Assignment: From the entries that follow, report every line in which "voorzijde" occurs.

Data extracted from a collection
BEGIN

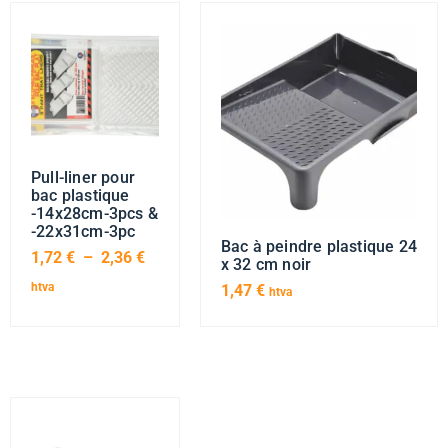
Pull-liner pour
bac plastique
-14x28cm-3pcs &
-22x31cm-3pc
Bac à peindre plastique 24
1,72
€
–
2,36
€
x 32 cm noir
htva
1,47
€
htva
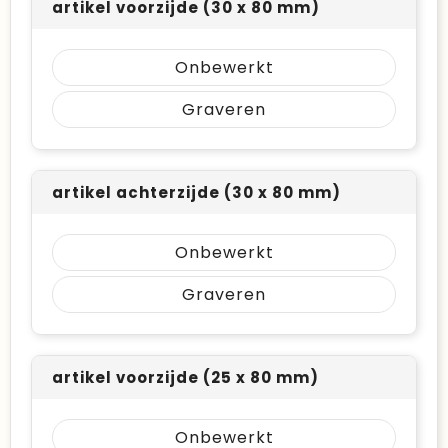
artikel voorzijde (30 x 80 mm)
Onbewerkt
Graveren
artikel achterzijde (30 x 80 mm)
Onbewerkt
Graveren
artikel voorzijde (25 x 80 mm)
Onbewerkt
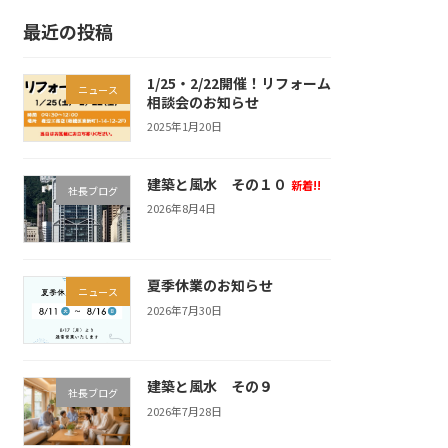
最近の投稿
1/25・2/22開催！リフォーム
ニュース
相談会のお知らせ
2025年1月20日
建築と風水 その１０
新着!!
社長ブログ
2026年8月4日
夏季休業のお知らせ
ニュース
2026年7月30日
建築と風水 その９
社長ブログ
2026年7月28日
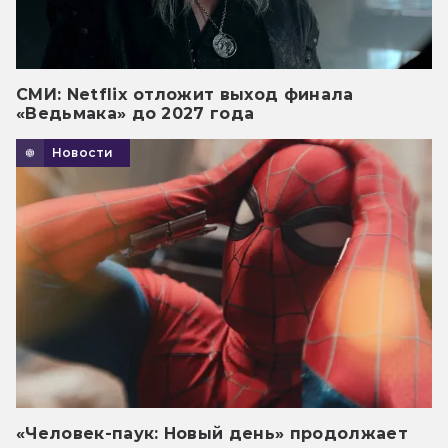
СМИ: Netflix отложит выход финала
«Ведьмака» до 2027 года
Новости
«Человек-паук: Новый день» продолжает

END
BEGIN

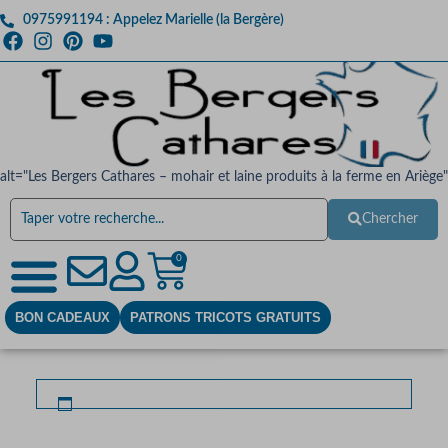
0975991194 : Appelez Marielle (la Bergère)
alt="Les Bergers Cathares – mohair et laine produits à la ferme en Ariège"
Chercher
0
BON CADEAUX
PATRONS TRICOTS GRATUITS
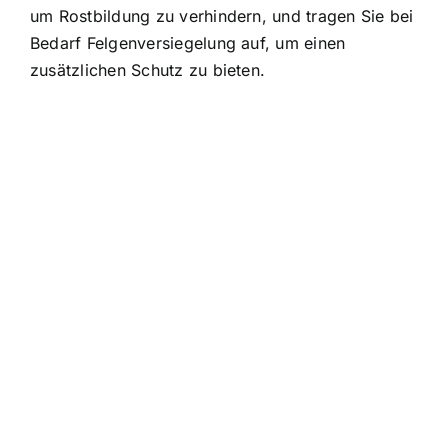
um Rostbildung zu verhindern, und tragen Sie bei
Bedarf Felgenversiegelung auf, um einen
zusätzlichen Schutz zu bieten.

END
BEGIN

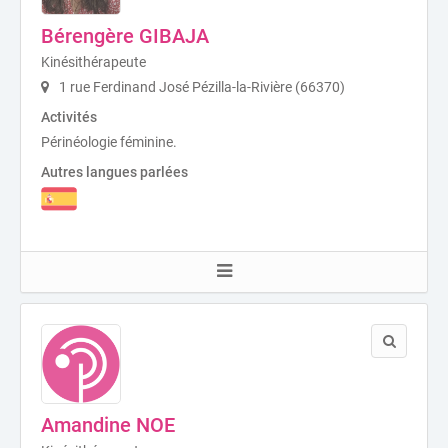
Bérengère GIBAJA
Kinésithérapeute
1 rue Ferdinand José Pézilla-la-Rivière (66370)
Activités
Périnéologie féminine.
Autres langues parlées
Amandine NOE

END

Task result:
artikel voorzijde (30 x 80 mm)
artikel voorzijde (25 x 80 mm)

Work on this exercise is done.